Record excerpts
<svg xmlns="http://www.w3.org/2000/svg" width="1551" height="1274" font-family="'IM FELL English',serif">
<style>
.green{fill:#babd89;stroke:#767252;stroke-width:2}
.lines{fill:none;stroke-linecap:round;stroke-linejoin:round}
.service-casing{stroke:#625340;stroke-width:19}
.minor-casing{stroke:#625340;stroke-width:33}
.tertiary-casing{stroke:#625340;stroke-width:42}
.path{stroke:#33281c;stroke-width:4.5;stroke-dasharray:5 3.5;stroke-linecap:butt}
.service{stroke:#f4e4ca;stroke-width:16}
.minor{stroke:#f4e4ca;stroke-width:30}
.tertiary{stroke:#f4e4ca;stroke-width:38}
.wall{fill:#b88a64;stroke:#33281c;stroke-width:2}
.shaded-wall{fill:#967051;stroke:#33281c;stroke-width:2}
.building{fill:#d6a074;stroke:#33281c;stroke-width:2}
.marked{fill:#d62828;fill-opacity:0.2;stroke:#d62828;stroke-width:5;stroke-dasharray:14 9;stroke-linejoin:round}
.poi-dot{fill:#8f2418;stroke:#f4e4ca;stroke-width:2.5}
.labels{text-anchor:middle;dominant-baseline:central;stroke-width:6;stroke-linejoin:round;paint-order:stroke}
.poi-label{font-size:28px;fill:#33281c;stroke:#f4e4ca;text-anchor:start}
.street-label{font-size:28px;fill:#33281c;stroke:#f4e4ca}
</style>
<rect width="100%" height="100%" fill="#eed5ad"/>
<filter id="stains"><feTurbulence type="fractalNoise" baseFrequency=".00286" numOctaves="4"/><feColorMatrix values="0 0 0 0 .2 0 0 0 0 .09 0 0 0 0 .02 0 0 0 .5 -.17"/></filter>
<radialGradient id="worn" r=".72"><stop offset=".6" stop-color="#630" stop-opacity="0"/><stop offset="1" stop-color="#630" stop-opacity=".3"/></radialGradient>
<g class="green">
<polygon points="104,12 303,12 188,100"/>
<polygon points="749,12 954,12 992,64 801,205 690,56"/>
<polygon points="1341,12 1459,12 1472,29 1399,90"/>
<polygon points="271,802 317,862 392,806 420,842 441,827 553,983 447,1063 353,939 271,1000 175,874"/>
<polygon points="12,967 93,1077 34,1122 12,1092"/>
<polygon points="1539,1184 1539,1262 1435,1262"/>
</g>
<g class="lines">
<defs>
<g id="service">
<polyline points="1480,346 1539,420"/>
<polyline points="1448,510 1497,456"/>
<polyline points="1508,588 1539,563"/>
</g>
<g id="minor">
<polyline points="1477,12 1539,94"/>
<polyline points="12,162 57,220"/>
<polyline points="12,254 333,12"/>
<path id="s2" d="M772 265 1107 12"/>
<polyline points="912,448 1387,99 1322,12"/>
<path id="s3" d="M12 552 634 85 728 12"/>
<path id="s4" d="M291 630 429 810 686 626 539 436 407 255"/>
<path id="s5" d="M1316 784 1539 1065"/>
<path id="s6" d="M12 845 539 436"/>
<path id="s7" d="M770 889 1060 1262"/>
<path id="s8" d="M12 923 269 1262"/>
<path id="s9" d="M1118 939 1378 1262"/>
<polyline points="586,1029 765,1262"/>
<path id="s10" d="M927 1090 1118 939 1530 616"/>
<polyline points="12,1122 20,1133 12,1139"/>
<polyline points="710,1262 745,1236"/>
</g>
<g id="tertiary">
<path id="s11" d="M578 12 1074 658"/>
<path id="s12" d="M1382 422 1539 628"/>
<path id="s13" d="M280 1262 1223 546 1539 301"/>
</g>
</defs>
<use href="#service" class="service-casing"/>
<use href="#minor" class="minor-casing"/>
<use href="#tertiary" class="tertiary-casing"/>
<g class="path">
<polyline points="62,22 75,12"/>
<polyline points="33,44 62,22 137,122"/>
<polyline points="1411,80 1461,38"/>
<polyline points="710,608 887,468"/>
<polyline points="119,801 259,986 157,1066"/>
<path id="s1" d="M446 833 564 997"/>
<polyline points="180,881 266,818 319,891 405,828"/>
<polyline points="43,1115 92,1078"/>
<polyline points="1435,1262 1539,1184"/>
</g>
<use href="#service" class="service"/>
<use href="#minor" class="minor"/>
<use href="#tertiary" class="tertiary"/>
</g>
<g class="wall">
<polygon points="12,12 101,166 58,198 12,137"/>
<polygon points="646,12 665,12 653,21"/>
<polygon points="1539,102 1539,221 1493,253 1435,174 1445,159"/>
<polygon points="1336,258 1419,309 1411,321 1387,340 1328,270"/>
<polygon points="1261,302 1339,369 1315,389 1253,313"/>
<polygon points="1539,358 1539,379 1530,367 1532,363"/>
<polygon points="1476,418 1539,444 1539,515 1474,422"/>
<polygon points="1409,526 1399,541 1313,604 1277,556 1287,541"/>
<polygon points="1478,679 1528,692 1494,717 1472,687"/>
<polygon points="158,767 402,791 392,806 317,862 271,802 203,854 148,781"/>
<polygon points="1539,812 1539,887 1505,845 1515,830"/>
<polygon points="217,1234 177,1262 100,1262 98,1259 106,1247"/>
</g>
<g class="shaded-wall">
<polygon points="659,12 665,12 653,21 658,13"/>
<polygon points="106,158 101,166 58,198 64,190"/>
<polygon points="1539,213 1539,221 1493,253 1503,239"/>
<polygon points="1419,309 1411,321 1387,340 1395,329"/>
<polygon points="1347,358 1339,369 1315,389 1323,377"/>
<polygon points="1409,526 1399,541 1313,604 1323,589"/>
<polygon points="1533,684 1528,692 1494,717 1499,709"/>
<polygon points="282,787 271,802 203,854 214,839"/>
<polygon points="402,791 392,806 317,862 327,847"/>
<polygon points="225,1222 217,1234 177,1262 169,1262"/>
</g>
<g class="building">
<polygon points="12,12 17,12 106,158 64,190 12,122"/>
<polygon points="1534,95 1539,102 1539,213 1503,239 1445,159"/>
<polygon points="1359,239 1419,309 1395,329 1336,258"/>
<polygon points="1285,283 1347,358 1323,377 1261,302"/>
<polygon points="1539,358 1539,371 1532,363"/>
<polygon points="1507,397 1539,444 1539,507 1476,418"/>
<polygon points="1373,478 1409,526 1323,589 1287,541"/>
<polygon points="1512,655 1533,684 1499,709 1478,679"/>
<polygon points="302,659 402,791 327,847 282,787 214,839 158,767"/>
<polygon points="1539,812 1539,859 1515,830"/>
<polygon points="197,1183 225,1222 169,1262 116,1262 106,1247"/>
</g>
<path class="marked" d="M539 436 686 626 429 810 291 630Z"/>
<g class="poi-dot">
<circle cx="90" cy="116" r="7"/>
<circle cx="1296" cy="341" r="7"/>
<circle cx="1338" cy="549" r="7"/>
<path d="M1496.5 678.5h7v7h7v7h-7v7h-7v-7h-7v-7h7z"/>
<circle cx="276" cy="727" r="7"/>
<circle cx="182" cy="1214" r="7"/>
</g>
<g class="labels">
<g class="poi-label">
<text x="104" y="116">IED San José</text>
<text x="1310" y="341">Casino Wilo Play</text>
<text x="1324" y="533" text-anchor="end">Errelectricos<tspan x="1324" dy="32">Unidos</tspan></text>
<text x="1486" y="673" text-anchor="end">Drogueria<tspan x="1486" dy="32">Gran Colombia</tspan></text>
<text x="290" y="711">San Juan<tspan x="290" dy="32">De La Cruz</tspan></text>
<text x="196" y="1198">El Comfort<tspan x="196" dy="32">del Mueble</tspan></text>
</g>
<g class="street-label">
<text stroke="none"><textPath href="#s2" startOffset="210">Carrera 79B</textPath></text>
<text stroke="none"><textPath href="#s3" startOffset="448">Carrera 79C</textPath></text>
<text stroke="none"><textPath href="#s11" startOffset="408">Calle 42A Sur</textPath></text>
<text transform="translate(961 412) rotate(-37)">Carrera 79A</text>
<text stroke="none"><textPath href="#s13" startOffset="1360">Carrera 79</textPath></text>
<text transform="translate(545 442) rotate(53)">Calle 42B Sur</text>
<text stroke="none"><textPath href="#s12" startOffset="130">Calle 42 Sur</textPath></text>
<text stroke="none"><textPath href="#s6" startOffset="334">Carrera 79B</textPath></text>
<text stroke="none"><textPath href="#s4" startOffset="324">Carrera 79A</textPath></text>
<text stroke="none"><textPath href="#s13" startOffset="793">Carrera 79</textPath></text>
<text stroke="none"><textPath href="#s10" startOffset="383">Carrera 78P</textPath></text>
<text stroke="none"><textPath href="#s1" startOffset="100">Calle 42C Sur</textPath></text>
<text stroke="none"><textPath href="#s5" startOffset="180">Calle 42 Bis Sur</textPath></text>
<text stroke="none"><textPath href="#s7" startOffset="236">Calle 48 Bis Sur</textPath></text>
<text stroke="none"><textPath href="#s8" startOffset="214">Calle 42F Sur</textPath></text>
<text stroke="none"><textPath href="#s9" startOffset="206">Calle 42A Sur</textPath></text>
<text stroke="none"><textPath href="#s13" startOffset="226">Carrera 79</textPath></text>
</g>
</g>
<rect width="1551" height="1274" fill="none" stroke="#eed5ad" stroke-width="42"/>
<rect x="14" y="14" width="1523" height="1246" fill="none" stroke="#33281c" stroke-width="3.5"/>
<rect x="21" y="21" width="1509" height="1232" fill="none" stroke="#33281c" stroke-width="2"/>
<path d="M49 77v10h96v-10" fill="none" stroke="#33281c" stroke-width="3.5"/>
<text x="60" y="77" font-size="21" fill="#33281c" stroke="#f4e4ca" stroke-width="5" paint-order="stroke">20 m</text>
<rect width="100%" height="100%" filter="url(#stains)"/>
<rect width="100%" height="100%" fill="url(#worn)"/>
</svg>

Activity
If a line in the data above holds the string "linecap", report that line.

Answer box
.lines{fill:none;stroke-linecap:round;stroke-linejoin:round}
.path{stroke:#33281c;stroke-width:4.5;stroke-dasharray:5 3.5;stroke-linecap:butt}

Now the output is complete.